* **Given task**
Continue the passage below on feature stores and pretrained embeddings in industrial machine learning pipelines, starting after its final sentence.

Building industrial machine learning pipelines is an iterative cycle of gathering and curating training data, training and deploying models, and monitoring the model once put into production. When errors or undesirable behavior are found, the cycle is repeated. Without tools to manage this process, production models become hard to maintain and difficult to reproduce. In 2017, a subset of the authors built the first industrial feature store (michaelangelo)—a system designed to standardize and manage model features and workflows. The feature store both reduced engineer effort and improved model quality. Feature stores, however, have yet to adapt to a growing trend in model development: incorporating pretrained embeddings. Pretrained embeddings are becoming standard inputs to modern machine learning pipelines. These embeddings are typically trained in a self-supervised fashion over massive data sets and encode knowledge about words, entities, graphs, and images. Once trained, they can provide lift in numerous downstream tasks like recommendation systems (naumov2019deep), information retrieval (khattab2020colbert), and data integration (mudgal2018deep). A subset of the authors saw first-hand from their experience building and deploying an industrial self-supervised entity disambiguation system that pretrained embeddings are shifting industrial pipelines towards “hands-free” models that require limited hand-curated data and model engineering (overton2020re; karpathy20; molino2019ludwig). There is therefore an increasing need for the next generation of feature store systems to help manage and monitor the embedding training data, pretrained embeddings, and downstream systems that consume the embeddings.

* **Stored records**
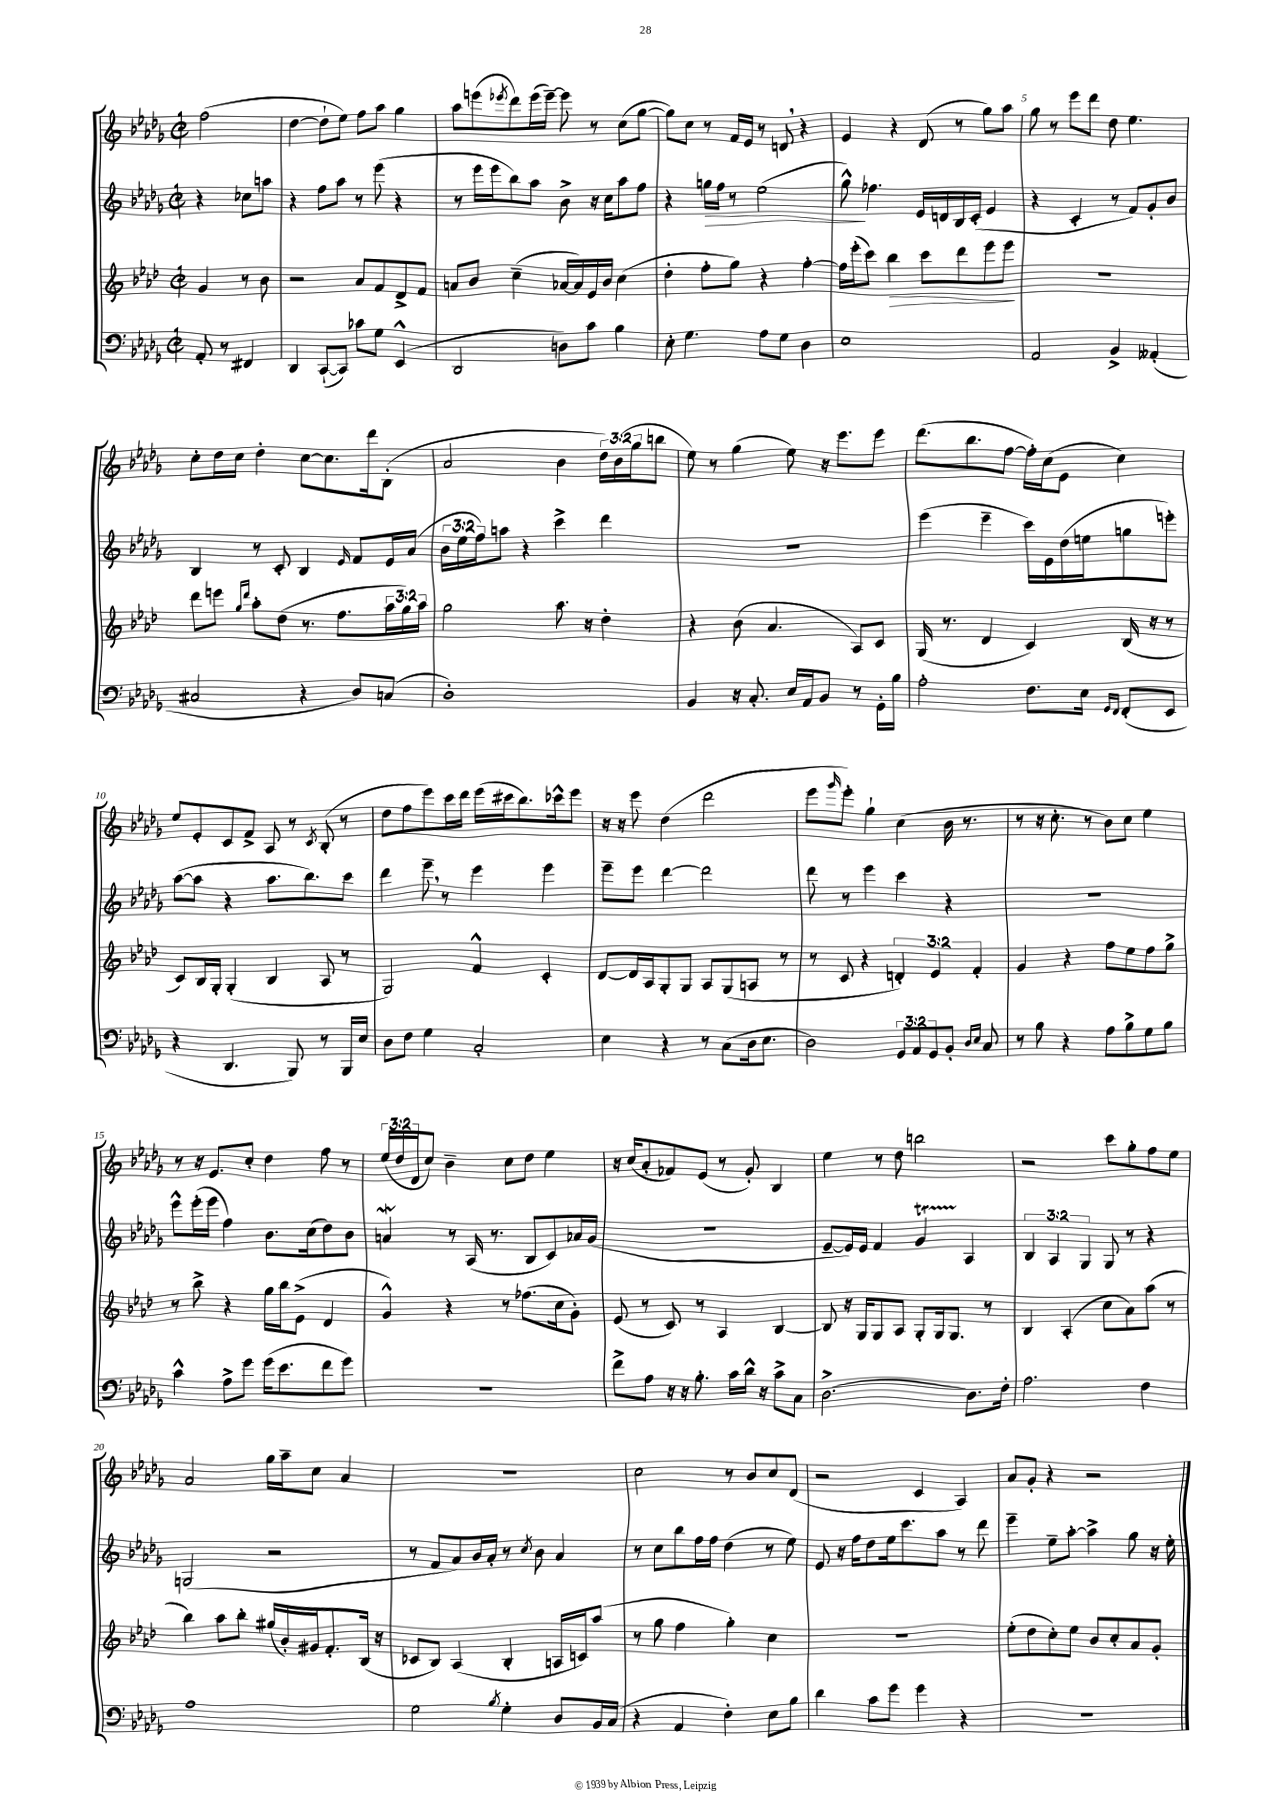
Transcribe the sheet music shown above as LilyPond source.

<<
\new StaffGroup <<
\new Staff = "s0" {
    \clef treble \key des \major \defaultTimeSignature \time 2/2 \override Staff.TupletNumber.text = #tuplet-number::calc-fraction-text \partial 2
    f''2( |
    des''4~ des''8-! ees''8) f''8 aes''8 ges''4 |
    aes''8 e'''8( \acciaccatura { ees'''8 } des'''8) ees'''16( ees'''16~--) ees'''8 r8 c''8( ges''8~ |
    ges''8) c''8 r8 f'16 ees'16 r8 d'8 \breathe r4 |
    ees'4 r4 des'8( r8 ges''8) aes''8 |
    ges''8 r8 ees'''8 des'''8 des''8 ees''4. |
    c''8-. des''16 c''16 des''4-. c''8~ c''8. des'''16 bes8-.( |
    aes'2 bes'4 \tuplet 3/2 { des''16) bes'16( ges''16 } b''8 |
    ees''8) r8 ges''4( ees''8) r16 ees'''8. ees'''8 |
    des'''8.( bes''8. f''8~ f''16-.) c''16( ees'8 c''4) |
    ees''8 ees'8-. c'8 f'8-> aes8 r8 \acciaccatura { c'8 } bes8-.( r8 |
    des''8 f''8 ees'''8) c'''16 des'''16 ees'''16( cis'''16 bes''8.) ces'''16-^ ees'''8 |
    r16 r16 ees'''8 des''4( des'''2 |
    ees'''8 \grace { ges'''16 } ees'''8-.) ges''4-! c''4( bes'16 r8. |
    r8 r16 c''8.-. r8 bes'8) c''8 ees''4 |
    r8 r16 ees'8. c''8-. des''4 f''8 r8 |
    \tuplet 3/2 { ees''16( des''16 des'16 } c''8) bes'4-- c''8 des''8 ees''4 |
    r16 c''16( aes'8-. fes'8) ees'8( r8 ges'8-.) bes4 |
    ees''4 r8 des''8 b''2 |
    r2 c'''8 ges''8-. f''8 ees''8 |
    aes'2 ges''16 aes''16-- c''8 aes'4 |
    r1 |
    c''2 r8 bes'8 c''8 des'8( |
    r2 c'4 aes4) |
    aes'8 ges'8-. r4 r2 \bar "|." |
}
\new Staff = "s1" {
    \clef treble \key des \major \defaultTimeSignature \time 2/2 \override Staff.TupletNumber.text = #tuplet-number::calc-fraction-text \partial 2
    r4 ces''8 a''8 |
    r4 f''8 aes''8 r8 ees'''8( r4 |
    r8 ees'''16 ees'''16 bes''8) aes''8 bes'8-> r16 c''16 aes''8 f''8 |
    r4 g''16\> f''16 r8 ees''2( |
    ges''8-^\!) fes''4. ees'16 d'16 bes16 c'16-.( ees'4 |
    r4 c'4-. r8 f'8) ges'8-. bes'8 |
    bes4 r8 c'8-. bes4 \grace { ees'16 } f'8 ees'16 aes'16( |
    \tuplet 3/2 { bes'16 ees''16 f''16) } a''8 r4 c'''4-> des'''4 |
    R1 |
    ees'''4( ees'''4-- c'''16) ees'16 des''16( e''16 g''8 e'''8-.) |
    aes''8~( aes''8 r4 aes''8. bes''8.) c'''8 |
    des'''4 ees'''8-- \breathe r8 ees'''4 ees'''4 |
    ees'''8-- ees'''8 des'''4~ des'''2 |
    des'''8 r8 ees'''4 c'''4 r4 |
    R1 |
    ees'''8-^ ees'''16-.( ees'''16 f''4) bes'8. c''16( des''8) bes'8 |
    a'4\mordent r8 aes16( r8. bes8 c'8) aes'16 ges'16( |
    R1 |
    ees'8~-- ees'16) ees'16 f'4 ges'4\startTrillSpan aes4\stopTrillSpan |
    \tuplet 3/2 { bes4 aes4 ges4 } ges8 r8 r4 |
    g2( r2 |
    r8 f'8 aes'8) bes'16 aes'16-. r8 \acciaccatura { c''8 } bes'8 aes'4 |
    r8 c''8 bes''8 f''16 f''16 des''4( r8 ees''8) |
    ees'8 r16 f''16 des''8 ees''16 c'''8. aes''8 r8 des'''8 |
    ees'''4-- ees''8-- aes''8~-. aes''4-> ges''8 r16 ees''16-. \bar "|." |
}
\new Staff = "s2" {
    \clef treble \key aes \major \defaultTimeSignature \time 2/2 \override Staff.TupletNumber.text = #tuplet-number::calc-fraction-text \partial 2
    g'4 r8 bes'8 |
    r2 aes'8 f'8 des'8-> f'8 |
    a'8 bes'8 c''4--( aes'16~ aes'16) ees'16 bes'16 c''4( |
    des''4-. f''8-. g''8) r4 f''4~-. |
    f''16 ees'''16-.( c'''8) bes''4\> c'''8 des'''8 ees'''8 ees'''8\! |
    r1 |
    des'''8 e'''8 \grace { g''16 des'''16 } aes''8-. des''8( r8. f''8. \tuplet 3/2 { aes''16 g''16) aes''16 } |
    g''2 aes''8. r16 des''4-. |
    r4 bes'8( aes'4. aes8) c'8 |
    g16( r8. des'4 c'4) bes16( r16 r8 |
    c'8) bes16 g16-. g4-.( bes4 aes8 r8 |
    g2) f'4-^ c'4-. |
    des'8~ des'16 aes16 g8-. g8 aes8 g8( a8 r8 |
    r8 c'8 r4 \tuplet 3/2 { d'4-.) ees'4 f'4-. } |
    g'4 r4 f''8 ees''8 f''8 g''8-> |
    r8 bes''8-> r4 g''16 bes''16 ees'8->( des'4 |
    g'4-^) r4 r8 fes''8.( c''16 g'8-.) |
    ees'8( r8 c'8) r8 aes4 bes4~ |
    bes8 r16 g16 g8 aes8 g8-. g16 g8. r8 |
    bes4 aes4-.( c''8 aes'8) aes''8( r8 |
    bes''4) aes''8 bes''8-. gis''16( bes'16-.) gis'16 f'8.-. bes16( r16 |
    ces'8 bes8) aes4( bes4-. a16 c'16) aes''8( |
    r8 g''8 f''4 g''4-.) c''4 |
    r1 |
    ees''8-.( des''8 c''8-.) ees''8 bes'8 c''8-. aes'8 g'8-. \bar "|." |
}
\new Staff = "s3" {
    \clef bass \key des \major \defaultTimeSignature \time 2/2 \override Staff.TupletNumber.text = #tuplet-number::calc-fraction-text \partial 2
    aes,8-. r8 fis,4 |
    des,4 c,8~-!( c,8) ces'8 ges8 ees,4-^( |
    des,2 d8) c'8 bes4 |
    ees8-. ges4. aes8 ges8 des4 |
    ees1 |
    aes,2 bes,4-> aeses,4-.( |
    cis2 r4 des8) c8( |
    des1-.) |
    bes,4 r16 c8.-. ees16 aes,16 bes,8 r8 ges,16-. bes16 |
    aes2-. f8. ees16 \grace { ges,16 f,16 } f,8-.( ees,8 |
    r4 des,4. bes,,8) r8 bes,,16 ees16 |
    des8 f8 ges4 c2-. |
    ees4 r4 r8 c8( des16 ees8. |
    des2) \tuplet 3/2 { ges,8 aes,8 ges,8 } bes,8-. \grace { des16 ees16 } c8 |
    r8 bes8 r4 aes8 bes8-> ges8 bes8 |
    c'4-^ aes8-> ges'8 ges'16( ees'8. f'8 ges'8) |
    R1 |
    f'8-> aes8 r16 r16 bes8.-. c'16 des'16-^ r16 c'8-> c8 |
    des2.~-> des8. f16-. |
    aes2. f4 |
    aes1 |
    ges2 \acciaccatura { bes8 } ges4-. des8 bes,16 c16( |
    r4 aes,4 f4-.) ees8 bes8 |
    des'4 c'8 ges'8 ges'4 r4 |
    R1 \bar "|." |
}
>>
>>
\layout { \context { \Score \override BarNumber.break-visibility = ##(#f #t #t) barNumberVisibility = #(every-nth-bar-number-visible 5) } }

* **Output of the task**
The goal of this tutorial is to expose the interplay between data management and modern, self-supervised embedding ecosystems. We will first introduce feature store systems and the challenges they address. We will then introduce self-supervised pretrained embeddings and explain the new challenges associated with managing these embedding pipelines. We then explore how data management can help build, monitor, and maintain these self-supervised embedding ecosystems. Lastly, we will discuss future data management challenges and research directions.


This tutorial focuses on modern feature stores and the challenges with supporting embeddings as first class citizens in feature stores. We highlight that managing these self-supervised embedding systems is

a fundamental data management problem. This tutorial is intended for researchers with some familiarity with deep learning and pretrained embeddings who are interested in the interaction of data management and deep learning pipelines.

Figure 1. Modern machine learning pipeline with the challenges associated with managing a feature store (top row) and the additional challenges with managing an embedding ecosystem (bottom row).

This tutorial is split into three parts over 1.5 hours.111This tutorial has not been presented in any venues prior and is most similar to recent SIGMOD and VLDB tutorials in data integration and cleaning with machine learning.

  1. Feature Stores. We will give an overview of the modern machine learning pipeline and feature store systems. We will describe the core challenges these systems solve and give an overview of the technical contributions.

  2. Embedding Ecosystems. We will introduce pretrained embeddings and discuss the new challenges faced by feature stores in treating embeddings as first class citizens. We then discuss recent solutions to some of these challenges.

  3. Future Directions and Challenges. We will conclude with a discussion of the future directions and challenges.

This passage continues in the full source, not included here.